● **Exercise goal**:
Convert the lines below into a Markdown table with the columns "Row" and "Line," numbering each row and skipping blank lines. Leave the pictures out of the table.
[Opening Input data section]
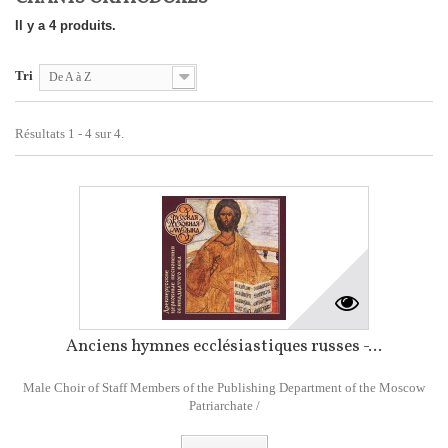
Il y a 4 produits.
Tri
De A à Z
Résultats 1 - 4 sur 4.
Anciens hymnes ecclésiastiques russes -...
Male Choir of Staff Members of the Publishing Department of the Moscow
Patriarchate /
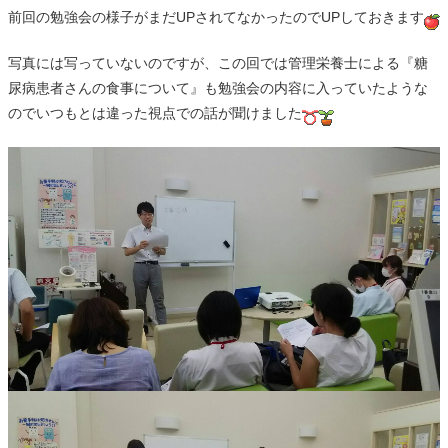
前回の勉強会の様子がまだUPされてなかったのでUPしておきます
写真には写っていないのですが、この回では管理栄養士による『糖
尿病患者さんの食事について』も勉強会の内容に入っていたような
のでいつもとは違った視点での話が聞けました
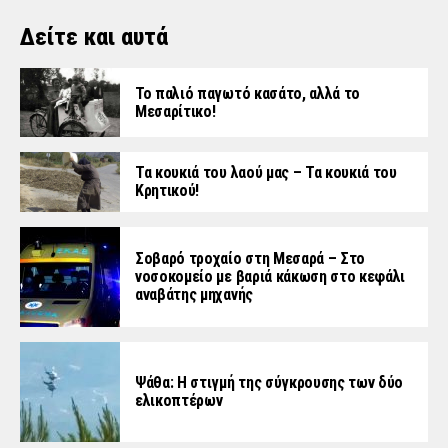
Δείτε και αυτά
Το παλιό παγωτό κασάτο, αλλά το
Μεσαρίτικο!
Τα κουκιά του λαού μας – Τα κουκιά του
Κρητικού!
Σοβαρό τροχαίο στη Μεσαρά – Στο
νοσοκομείο με βαριά κάκωση στο κεφάλι
αναβάτης μηχανής
Ψάθα: Η στιγμή της σύγκρουσης των δύο
ελικοπτέρων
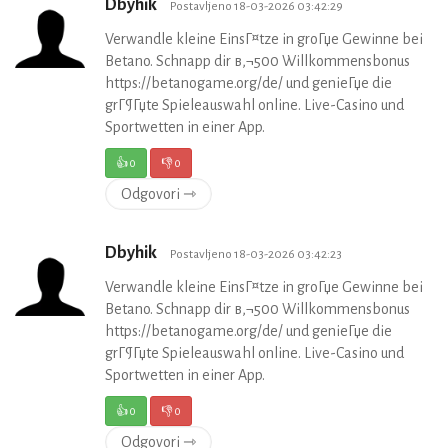
Dbyhik
Postavljeno 18-03-2026 03:42:29
Verwandle kleine EinsГ¤tze in groГџe Gewinne bei
Betano. Schnapp dir в‚¬500 Willkommensbonus
https://betanogame.org/de/ und genieГџe die
grГ¶Гџte Spieleauswahl online. Live-Casino und
Sportwetten in einer App.
👍
0
👎
0
Odgovori ⇾
Dbyhik
Postavljeno 18-03-2026 03:42:23
Verwandle kleine EinsГ¤tze in groГџe Gewinne bei
Betano. Schnapp dir в‚¬500 Willkommensbonus
https://betanogame.org/de/ und genieГџe die
grГ¶Гџte Spieleauswahl online. Live-Casino und
Sportwetten in einer App.
👍
0
👎
0
Odgovori ⇾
[Closing Input data section]
● **Reply to the exercise**:
| Row | Line |
|---|---|
| 1 | Il y a 4 produits. |
| 2 | Tri |
| 3 | De A à Z |
| 4 | Résultats 1 - 4 sur 4. |
| 5 | Anciens hymnes ecclésiastiques russes -... |
| 6 | Male Choir of Staff Members of the Publishing Department of the Moscow |
| 7 | Patriarchate / |
| 8 | 前回の勉強会の様子がまだUPされてなかったのでUPしておきます |
| 9 | 写真には写っていないのですが、この回では管理栄養士による『糖 |
| 10 | 尿病患者さんの食事について』も勉強会の内容に入っていたような |
| 11 | のでいつもとは違った視点での話が聞けました |
| 12 | Δείτε και αυτά |
| 13 | Το παλιό παγωτό κασάτο, αλλά το |
| 14 | Μεσαρίτικο! |
| 15 | Τα κουκιά του λαού μας – Τα κουκιά του |
| 16 | Κρητικού! |
| 17 | Σοβαρό τροχαίο στη Μεσαρά – Στο |
| 18 | νοσοκομείο με βαριά κάκωση στο κεφάλι |
| 19 | αναβάτης μηχανής |
| 20 | Ψάθα: Η στιγμή της σύγκρουσης των δύο |
| 21 | ελικοπτέρων |
| 22 | Dbyhik |
| 23 | Postavljeno 18-03-2026 03:42:29 |
| 24 | Verwandle kleine EinsГ¤tze in groГџe Gewinne bei |
| 25 | Betano. Schnapp dir в‚¬500 Willkommensbonus |
| 26 | https://betanogame.org/de/ und genieГџe die |
| 27 | grГ¶Гџte Spieleauswahl online. Live-Casino und |
| 28 | Sportwetten in einer App. |
| 29 | 👍 |
| 30 | 0 |
| 31 | 👎 |
| 32 | 0 |
| 33 | Odgovori ⇾ |
| 34 | Dbyhik |
| 35 | Postavljeno 18-03-2026 03:42:23 |
| 36 | Verwandle kleine EinsГ¤tze in groГџe Gewinne bei |
| 37 | Betano. Schnapp dir в‚¬500 Willkommensbonus |
| 38 | https://betanogame.org/de/ und genieГџe die |
| 39 | grГ¶Гџte Spieleauswahl online. Live-Casino und |
| 40 | Sportwetten in einer App. |
| 41 | 👍 |
| 42 | 0 |
| 43 | 👎 |
| 44 | 0 |
| 45 | Odgovori ⇾ |